:: DATA SUPPLIED

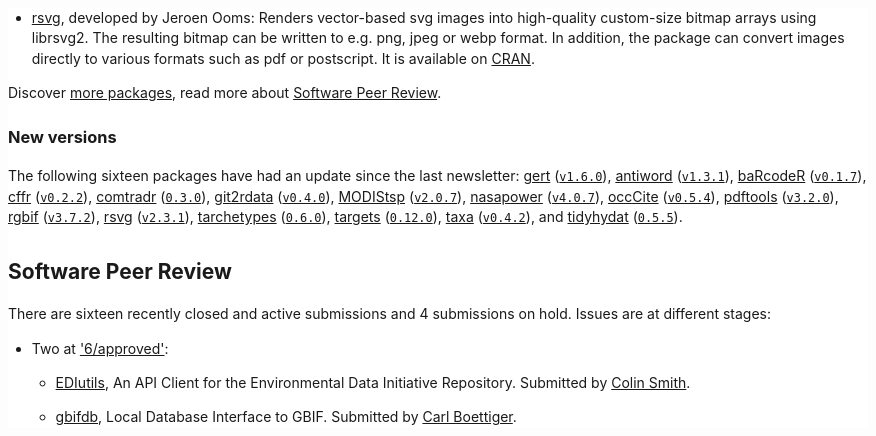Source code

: + [rsvg](https://docs.ropensci.org/rsvg), developed by Jeroen Ooms: Renders vector-based svg images into high-quality custom-size bitmap arrays using librsvg2. The resulting bitmap can be written to e.g. png, jpeg or webp format. In addition, the package can convert images directly to various formats such as pdf or postscript.  It is available on [CRAN]( https://CRAN.R-project.org/package=rsvg). 

Discover [more packages](/packages), read more about [Software Peer Review](/software-review).

### New versions



The following sixteen packages have had an update since the last newsletter: [gert](https://docs.ropensci.org/gert "Simple Git Client for R") ([`v1.6.0`](https://github.com/r-lib/gert/releases/tag/v1.6.0)), [antiword](https://docs.ropensci.org/antiword "Extract Text from Microsoft Word Documents") ([`v1.3.1`](https://github.com/ropensci/antiword/releases/tag/v1.3.1)), [baRcodeR](https://docs.ropensci.org/baRcodeR "Label Creation for Tracking and Collecting Data from
    Biological Samples") ([`v0.1.7`](https://github.com/ropensci/baRcodeR/releases/tag/v0.1.7)), [cffr](https://docs.ropensci.org/cffr "Generate Citation File Format (cff) Metadata for R Packages") ([`v0.2.2`](https://github.com/ropensci/cffr/releases/tag/v0.2.2)), [comtradr](https://docs.ropensci.org/comtradr "Interface with the United Nations Comtrade API") ([`0.3.0`](https://github.com/ropensci/comtradr/releases/tag/0.3.0)), [git2rdata](https://docs.ropensci.org/git2rdata "Store and Retrieve Data.frames in a Git Repository") ([`v0.4.0`](https://github.com/ropensci/git2rdata/releases/tag/v0.4.0)), [MODIStsp](https://docs.ropensci.org/MODIStsp "Find, Download and Process MODIS Land Products
    Data") ([`v2.0.7`](https://github.com/ropensci/MODIStsp/releases/tag/v2.0.7)), [nasapower](https://docs.ropensci.org/nasapower "NASA POWER API Client") ([`v4.0.7`](https://github.com/ropensci/nasapower/releases/tag/v4.0.7)), [occCite](https://docs.ropensci.org/occCite "Querying and Managing Large Biodiversity Occurrence Datasets") ([`v0.5.4`](https://github.com/ropensci/occCite/releases/tag/v0.5.4)), [pdftools](https://docs.ropensci.org/pdftools "Text Extraction, Rendering and Converting of PDF Documents") ([`v3.2.0`](https://github.com/ropensci/pdftools/releases/tag/v3.2.0)), [rgbif](https://docs.ropensci.org/rgbif "Interface to the Global Biodiversity Information Facility API") ([`v3.7.2`](https://github.com/ropensci/rgbif/releases/tag/v3.7.2)), [rsvg](https://docs.ropensci.org/rsvg "Render SVG Images into PDF, PNG, (Encapsulated) PostScript, or Bitmap Arrays") ([`v2.3.1`](https://github.com/ropensci/rsvg/releases/tag/v2.3.1)), [tarchetypes](https://docs.ropensci.org/tarchetypes "Archetypes for Targets") ([`0.6.0`](https://github.com/ropensci/tarchetypes/releases/tag/0.6.0)), [targets](https://docs.ropensci.org/targets "Dynamic Function-Oriented Make-Like Declarative Workflows") ([`0.12.0`](https://github.com/ropensci/targets/releases/tag/0.12.0)), [taxa](https://docs.ropensci.org/taxa "Classes for Storing and Manipulating Taxonomic Data") ([`v0.4.2`](https://github.com/ropensci/taxa/releases/tag/v0.4.2)), and [tidyhydat](https://docs.ropensci.org/tidyhydat "Extract and Tidy Canadian Hydrometric Data") ([`0.5.5`](https://github.com/ropensci/tidyhydat/releases/tag/0.5.5)).

## Software Peer Review

There are sixteen recently closed and active submissions and 4 submissions on hold. Issues are at different stages: 

* Two at ['6/approved'](https://github.com/ropensci/software-review/issues?q=is%3Aissue+is%3Aopen+sort%3Aupdated-desc+label%3A6/approved):

     * [EDIutils](https://github.com/ropensci/software-review/issues/498), An API Client for the Environmental Data Initiative Repository. Submitted by [Colin Smith](https://github.com/clnsmth). 

    * [gbifdb](https://github.com/ropensci/software-review/issues/492), Local Database Interface to GBIF. Submitted by [Carl Boettiger](http://carlboettiger.info).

::::

-- WHAT YOU SHOULD DO --
Reproduce every line of the items above without changes, and leave the pictures out.

-- OUTPUT FOR THIS EXERCISE --
Source code

: + [rsvg](https://docs.ropensci.org/rsvg), developed by Jeroen Ooms: Renders vector-based svg images into high-quality custom-size bitmap arrays using librsvg2. The resulting bitmap can be written to e.g. png, jpeg or webp format. In addition, the package can convert images directly to various formats such as pdf or postscript.  It is available on [CRAN]( https://CRAN.R-project.org/package=rsvg). 

Discover [more packages](/packages), read more about [Software Peer Review](/software-review).

### New versions



The following sixteen packages have had an update since the last newsletter: [gert](https://docs.ropensci.org/gert "Simple Git Client for R") ([`v1.6.0`](https://github.com/r-lib/gert/releases/tag/v1.6.0)), [antiword](https://docs.ropensci.org/antiword "Extract Text from Microsoft Word Documents") ([`v1.3.1`](https://github.com/ropensci/antiword/releases/tag/v1.3.1)), [baRcodeR](https://docs.ropensci.org/baRcodeR "Label Creation for Tracking and Collecting Data from
    Biological Samples") ([`v0.1.7`](https://github.com/ropensci/baRcodeR/releases/tag/v0.1.7)), [cffr](https://docs.ropensci.org/cffr "Generate Citation File Format (cff) Metadata for R Packages") ([`v0.2.2`](https://github.com/ropensci/cffr/releases/tag/v0.2.2)), [comtradr](https://docs.ropensci.org/comtradr "Interface with the United Nations Comtrade API") ([`0.3.0`](https://github.com/ropensci/comtradr/releases/tag/0.3.0)), [git2rdata](https://docs.ropensci.org/git2rdata "Store and Retrieve Data.frames in a Git Repository") ([`v0.4.0`](https://github.com/ropensci/git2rdata/releases/tag/v0.4.0)), [MODIStsp](https://docs.ropensci.org/MODIStsp "Find, Download and Process MODIS Land Products
    Data") ([`v2.0.7`](https://github.com/ropensci/MODIStsp/releases/tag/v2.0.7)), [nasapower](https://docs.ropensci.org/nasapower "NASA POWER API Client") ([`v4.0.7`](https://github.com/ropensci/nasapower/releases/tag/v4.0.7)), [occCite](https://docs.ropensci.org/occCite "Querying and Managing Large Biodiversity Occurrence Datasets") ([`v0.5.4`](https://github.com/ropensci/occCite/releases/tag/v0.5.4)), [pdftools](https://docs.ropensci.org/pdftools "Text Extraction, Rendering and Converting of PDF Documents") ([`v3.2.0`](https://github.com/ropensci/pdftools/releases/tag/v3.2.0)), [rgbif](https://docs.ropensci.org/rgbif "Interface to the Global Biodiversity Information Facility API") ([`v3.7.2`](https://github.com/ropensci/rgbif/releases/tag/v3.7.2)), [rsvg](https://docs.ropensci.org/rsvg "Render SVG Images into PDF, PNG, (Encapsulated) PostScript, or Bitmap Arrays") ([`v2.3.1`](https://github.com/ropensci/rsvg/releases/tag/v2.3.1)), [tarchetypes](https://docs.ropensci.org/tarchetypes "Archetypes for Targets") ([`0.6.0`](https://github.com/ropensci/tarchetypes/releases/tag/0.6.0)), [targets](https://docs.ropensci.org/targets "Dynamic Function-Oriented Make-Like Declarative Workflows") ([`0.12.0`](https://github.com/ropensci/targets/releases/tag/0.12.0)), [taxa](https://docs.ropensci.org/taxa "Classes for Storing and Manipulating Taxonomic Data") ([`v0.4.2`](https://github.com/ropensci/taxa/releases/tag/v0.4.2)), and [tidyhydat](https://docs.ropensci.org/tidyhydat "Extract and Tidy Canadian Hydrometric Data") ([`0.5.5`](https://github.com/ropensci/tidyhydat/releases/tag/0.5.5)).

## Software Peer Review

There are sixteen recently closed and active submissions and 4 submissions on hold. Issues are at different stages: 

* Two at ['6/approved'](https://github.com/ropensci/software-review/issues?q=is%3Aissue+is%3Aopen+sort%3Aupdated-desc+label%3A6/approved):

     * [EDIutils](https://github.com/ropensci/software-review/issues/498), An API Client for the Environmental Data Initiative Repository. Submitted by [Colin Smith](https://github.com/clnsmth). 

    * [gbifdb](https://github.com/ropensci/software-review/issues/492), Local Database Interface to GBIF. Submitted by [Carl Boettiger](http://carlboettiger.info).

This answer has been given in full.